### PAGE EXTRACT
========================================
# Individual food boxes at party instead of trays of stuff



## angelmummy

anyone used party boxes for kids at parties and how well did they go down with the kids and what did you put in them???

i was thinking bread roll sandwhich, crips, raisins or similar, jelly, small bun/biscuit, drink.

any other ideas. i just cannot face the though of doing trays of lots of food.

???

thanks x


----------



## charliebear

I think it sounds fab. 

My nephew had a soft play party and the place provided them. Sandwich, sausage roll crisps, cake, drink (cant remember what else :))

I much prefer them as AJ is a grazer and can keep all of his bits together and pick as and when he wants.


----------



## mummyof32011

Hey don't want to r n r so i thought to comment.....my son went to a party where they all had food boxes and it def went down a treat!! It was like a surprise to what was in their box. Bear in mind of any veggies or fussy eaters and u Shud be fine! Were avin same priblem for our son. Hes four in coupke of weeks and having a pirate themed party at home :/ mad 8 no but i just cant afford to hure room out for them as well as see to my two youngest....so being at home i got everythin on hand asvwel/ as somewhere for baby to sleep without interruption....I hope u manage to sort it out huni xxxx


----------



## MotherBeth

We also attended one where they did that. The kids seemed to love it!


----------



## Blah11

most soft play or organised parties we've been to do this. usually its a sandwich, a cake, usually some crisps, sausage roll, raisins and a frube! Quite a few have came round with icecream cones too. Then they get a party bag to go home with with sweets and birthday cake in it.


----------



## hunniechunks

I would never have thought of doing that myself but i think its a brilliant idea! In fact i'm gonna steal it for my next party :) 

x


----------



## amie-leigh

we went to a party on sunday and thats what the kids got in the boxes were :- a roll, a mini bag of haribo (jelly sweets), a small packet of crisps, a fruit shoot (well shops own brand but just as good) and a mini cupcake 
the kids loved them x


----------



## Miss_Bump

That's a really good idea!

I'd be well impressed if I was going to your party ;)


----------



## Cattia

My friend did this for her daugher's birthday, and the kids loved it! I think they feel special getting their own little box of things just for themselves. Just make sure there is nobody on a special diet like any kids who are veggie etc.
========================================
### SUPPLIED DATA
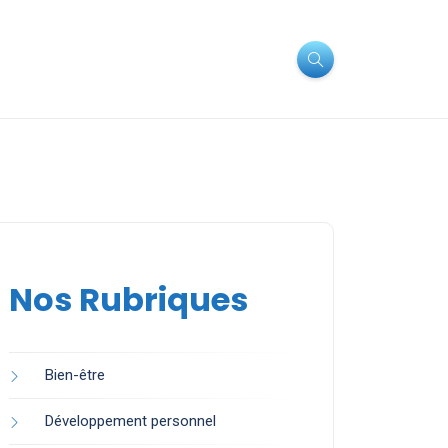
Nos Rubriques
Bien-être
Développement personnel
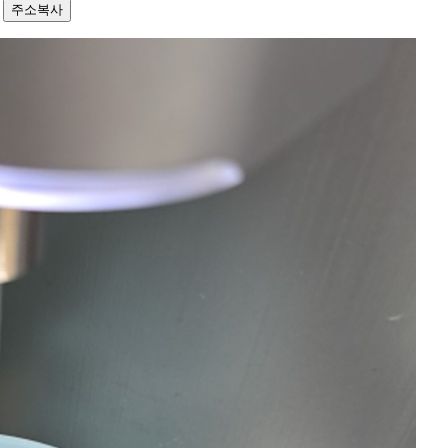
5
주소복사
========================================
### INSTRUCTION
Copy the party food box thread starting with "## charliebear" and going on through "when he wants.", replacing "nephew" with "cousin". Work from the thread alone, not the rows.

### TASK SOLUTION
## charliebear

I think it sounds fab. 

My cousin had a soft play party and the place provided them. Sandwich, sausage roll crisps, cake, drink (cant remember what else :))

I much prefer them as AJ is a grazer and can keep all of his bits together and pick as and when he wants.